● BRANO SCELTO:
Per un bel po’ di tempo metabolizziamo in maniera intestina la fatica nel trascinare le pelli verso l’alto, trick & track e andiamo avanti, nonostante i crampi non mollino Anna, ma poi in realtà è lei che molla loro (!) e in un tempo più che ragionevole raggiungiamo il deposito sci, ai piedi della cresta. Picozza e ramponi non sono necessari, mentre la quota si sente leggermente e questo inficia ancor di più la stanchezza che comincia a manifestarsi.
Siamo in vetta e veniamo alle mani…….poi foto d’obbligo e bilancio che quadra: la soddisfazione finalmente va a compensare la fatica. Solo i numeri questa volta non quadrano: in vetta ci sono 6 brianzoli e 2 teròni.
Squilla il telefono e già capiamo che ci chiamano per il pranzo: è pronta la Kazo-e-o-la!!! Silvano e Stefania hanno dovuto bigiare, purtroppo.
Torniamo al deposito sci per rifocillarci come meglio possiamo, poi la decisione: ci sono circa 1.700 metri di discesa sul versante opposto che portano verso Bivio ed il lago di Marmorera; tornare da dove siam venuti comporterebbe un ripellamento, quindi decidiamo per il “lungo-viaggio”. L’inizio è un po’ artistico, poi ci sono pendii ben sciabili e la neve tiene che è un miracolo. Un po’ paciokka, un misto tra rigelo superficiale e confettura misto acqua, ma sempre più che accettabile. Contenti e sufficientemente convinti che potevamo trovare anche “marmellata” continuiamo a scendere su uno sviluppo kilometrico che in questa zona ha pochi eguali: Samuel, ancora lui, è talmente contento che effettua parte dei traversi cantando l’aida e mettendo i pendii in rima baciata!!!
Anche Anna, in dialogo perpetuo coi crampi, se la cava egregiamente e tenuto conto che, ad un certo punto, i quadricipiti è come se non conoscessero più la loro funzione, non rimane che stringere i denti per vedere i titoli di coda laggiù…al parcheggio d’arrivo.

● DATI DI PARTENZA:
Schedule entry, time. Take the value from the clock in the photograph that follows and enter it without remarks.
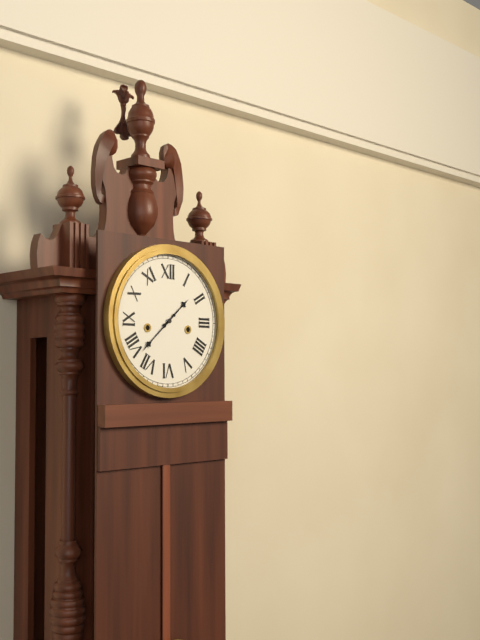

● ISTRUZIONI: Riscrivi il tratto del brano sulla gita di scialpinismo che comincia con le parole "Per un bel po’" e si chiude dopo "dovuto bigiare, purtroppo.", ribattezzando "telefono" come "cellulare". Il materiale non ha alcun legame con il brano.

● RISPOSTA:
Per un bel po’ di tempo metabolizziamo in maniera intestina la fatica nel trascinare le pelli verso l’alto, trick & track e andiamo avanti, nonostante i crampi non mollino Anna, ma poi in realtà è lei che molla loro (!) e in un tempo più che ragionevole raggiungiamo il deposito sci, ai piedi della cresta. Picozza e ramponi non sono necessari, mentre la quota si sente leggermente e questo inficia ancor di più la stanchezza che comincia a manifestarsi.
Siamo in vetta e veniamo alle mani…….poi foto d’obbligo e bilancio che quadra: la soddisfazione finalmente va a compensare la fatica. Solo i numeri questa volta non quadrano: in vetta ci sono 6 brianzoli e 2 teròni.
Squilla il cellulare e già capiamo che ci chiamano per il pranzo: è pronta la Kazo-e-o-la!!! Silvano e Stefania hanno dovuto bigiare, purtroppo.